In the cruise sector, the port authority has demonstrated  leadership in sustainable capacity growth through the use of innovative technology and changes to existing infrastructure.

As a major homeport on the Alaska-cruise itinerary, the popularity of Vancouver and Alaska as cruise destinations has over time created the need for increased capacity at the award-winning Canada Place cruise terminal. While the 2020 cruise season was postponed as a result of COVID-19 restrictions, planned upgrades at Canada Place will support the cruise industry when cruising is ready to return.”

Canada Place, located in downtown Vancouver, is an internationally-recognized landmark and multi-purpose venue for world-class events. The port authority is the owner and operator of Canada Place, which houses a convention centre, hotel, theatre, a multi-level parkade, and an office tower. It is also home to the largest cruise ship terminal in Canada, which has been the homeport to the Vancouver-Alaska cruise for nearly 35 years.

Since 2018, the port authority has taken measures to increase capacity at Canada Place by optimizing the existing footprint, while increasing operational efficiencies and improving the guest experience. As a result, Canada Place accommodated a record 22% growth in 2019 over the 2018 season, welcoming 1,070,915 passengers on 288 vessel calls.

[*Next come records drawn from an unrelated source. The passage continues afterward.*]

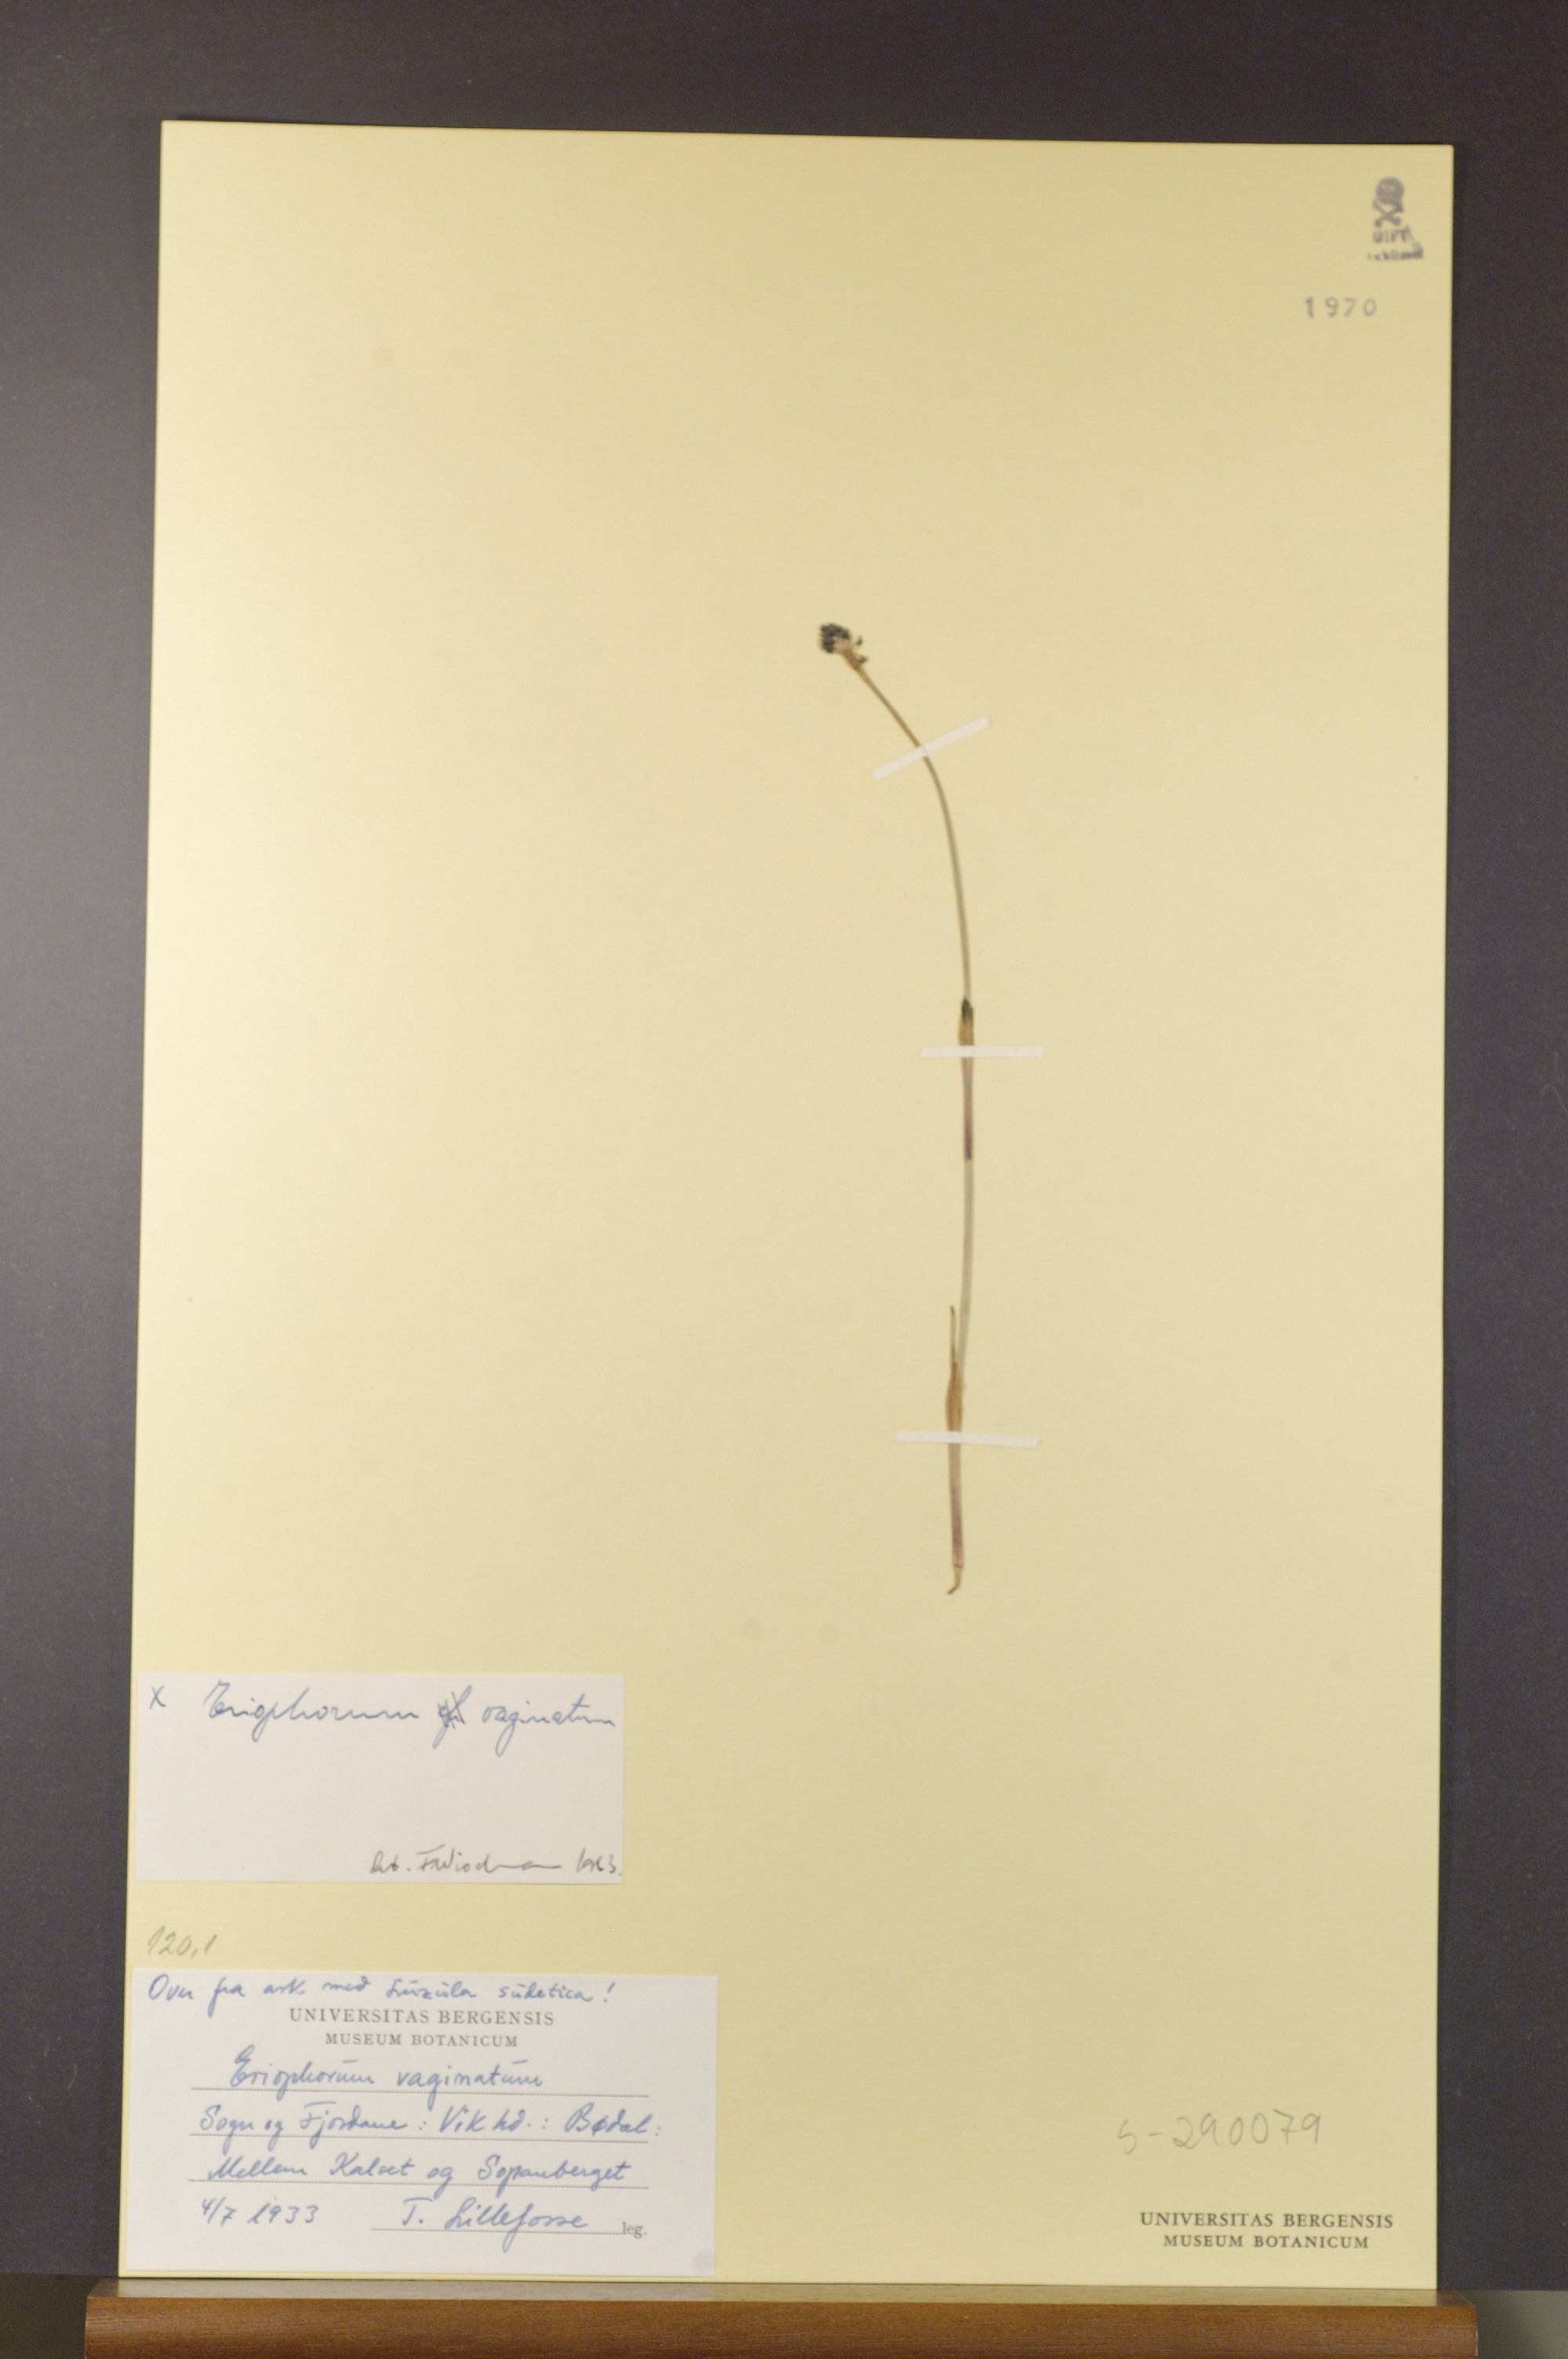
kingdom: Plantae
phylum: Tracheophyta
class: Liliopsida
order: Poales
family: Cyperaceae
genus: Eriophorum
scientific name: Eriophorum vaginatum
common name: Hare's-tail cottongrass
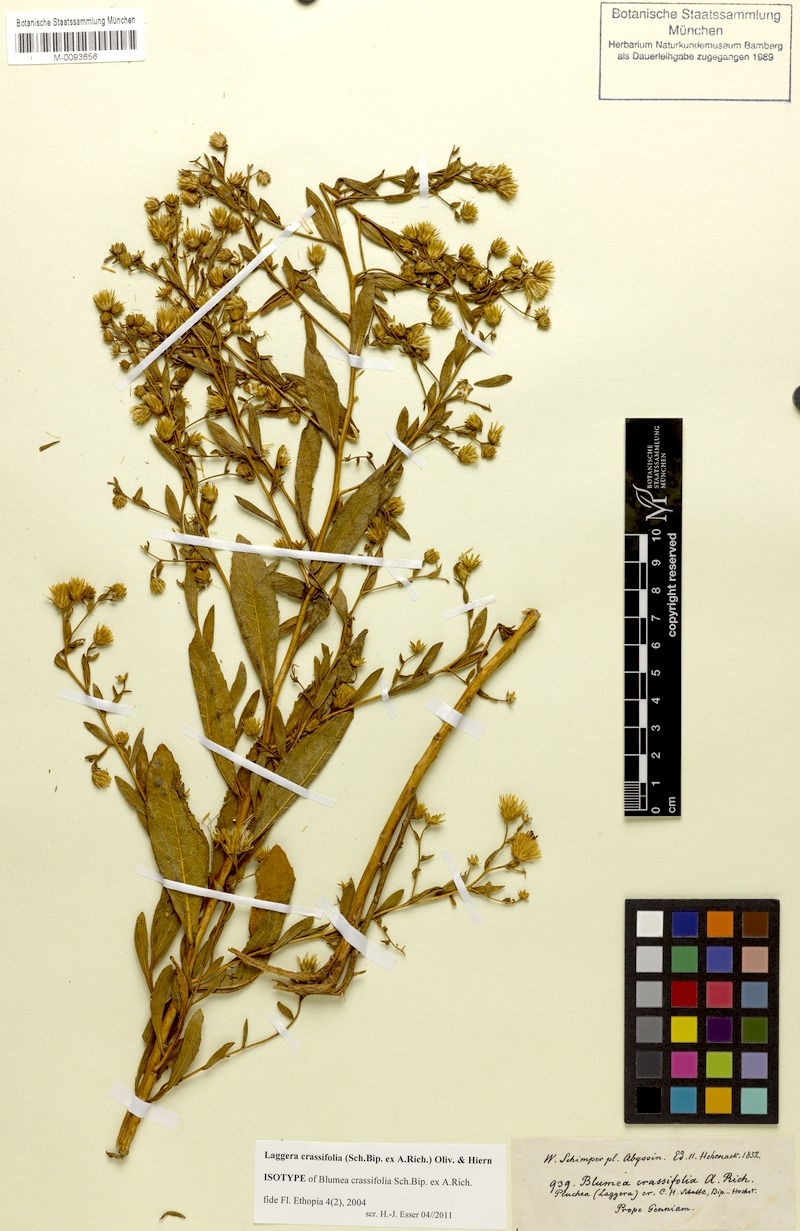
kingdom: Plantae
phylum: Tracheophyta
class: Magnoliopsida
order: Asterales
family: Asteraceae
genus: Laggera
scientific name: Laggera crassifolia
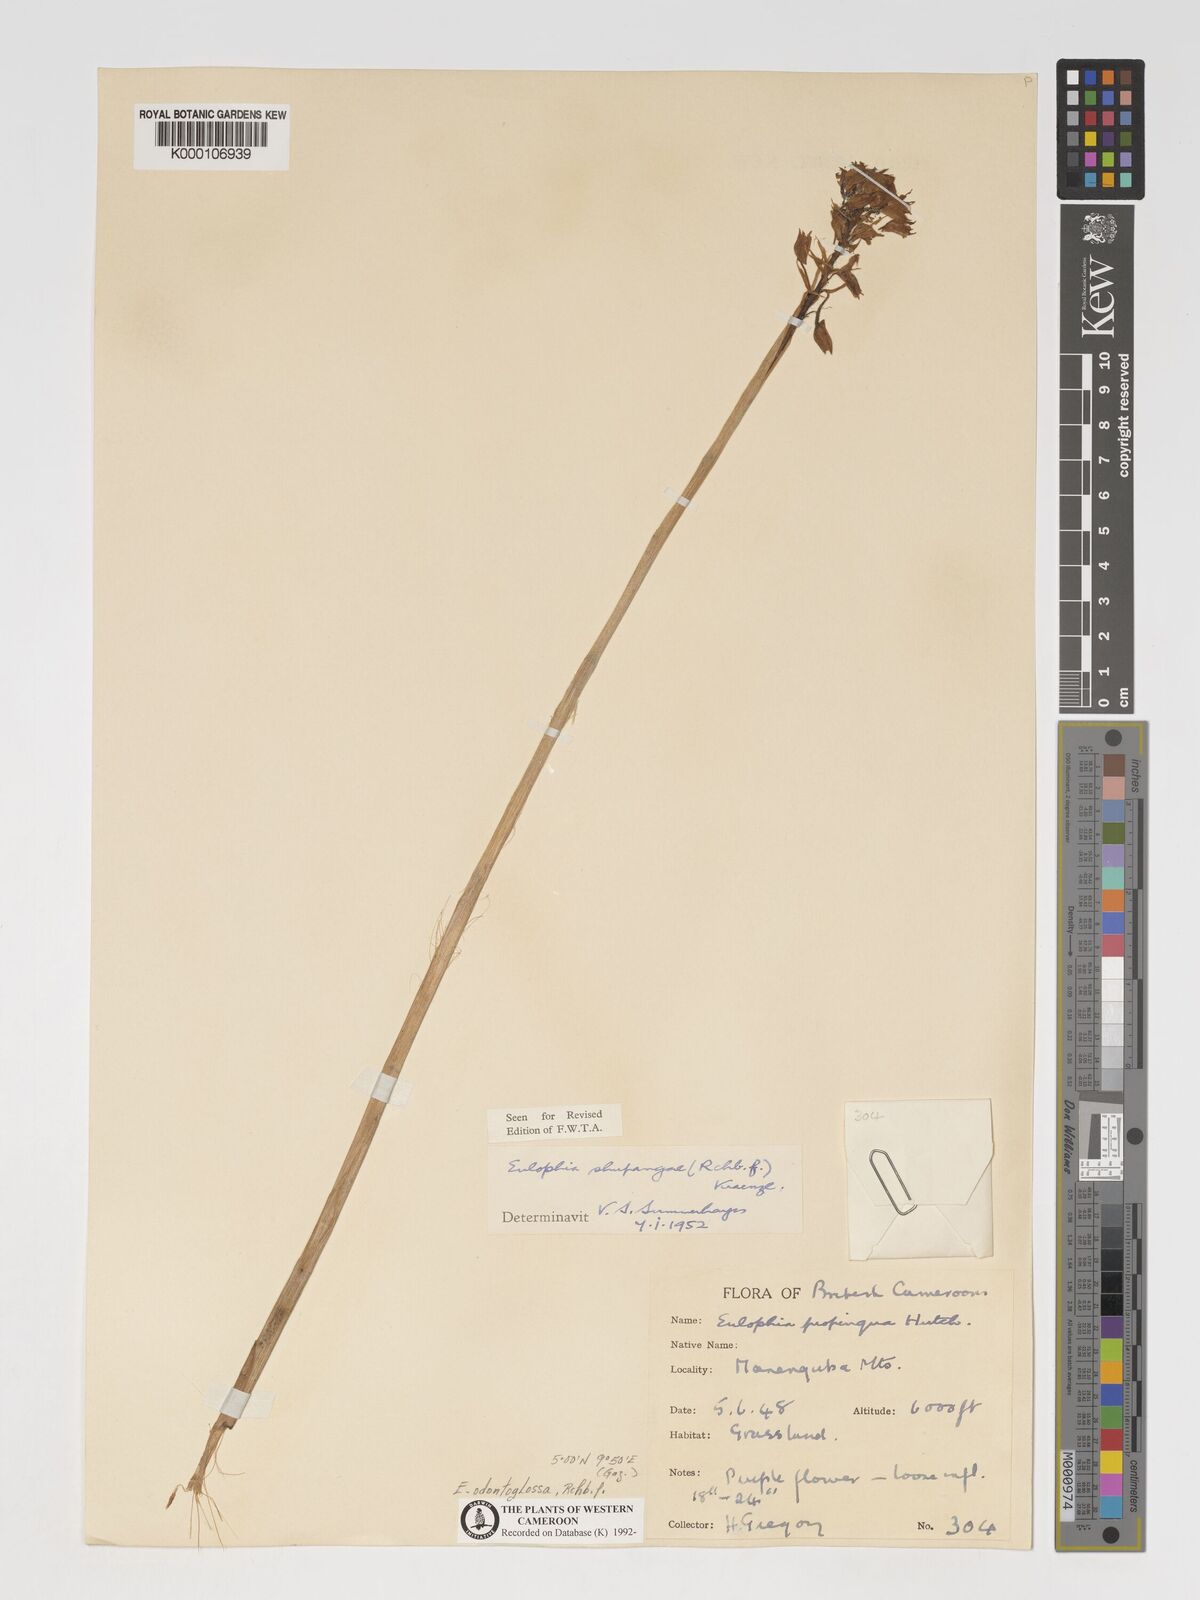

Before COVID-19 restrictions were put in place around travel and cruise operations, this growth was forecasted to continue with a projection of 1.2 million passengers on 314 calls in 2020.

To help inform and sequence appropriate changes to the cruise terminal and operations, the port authority developed a three-dimensional in-house simulation model using advanced analytics and visualization technology that simulates the behaviour of passengers during regular and peak cruise days.

Some recent examples of data-informed changes made during the past 12 months include:

  • installation of additional Automated Passport Control (APC) to reduce passenger wait times
  • improvements to queue management, including the installation of 40 additional new check-in counters
  • adjustments to staffing levels on regular and peak days
  • creation of an additional embarkation level using the second floor of the existing parkade to streamline luggage drop-off
  • enhanced wayfinding and dynamic signage program
  • reconfiguration of terminal space to expand passenger processing areas
  • redesigned ground transportation area to enable increased vehicle and pedestrian flows
  • providing free access to Wi-Fi throughout the terminal
  • use of underutilized elevators in port authority offices and other facility elevators during weekends to accommodate higher passenger volumes

Since its implementation, the port’s in-house simulation model has garnered international awards and recognition, and it continues to inform the port authority’s ongoing efforts to accommodate growth, while improving service to cruise guests visiting Vancouver’s Canada Place terminal.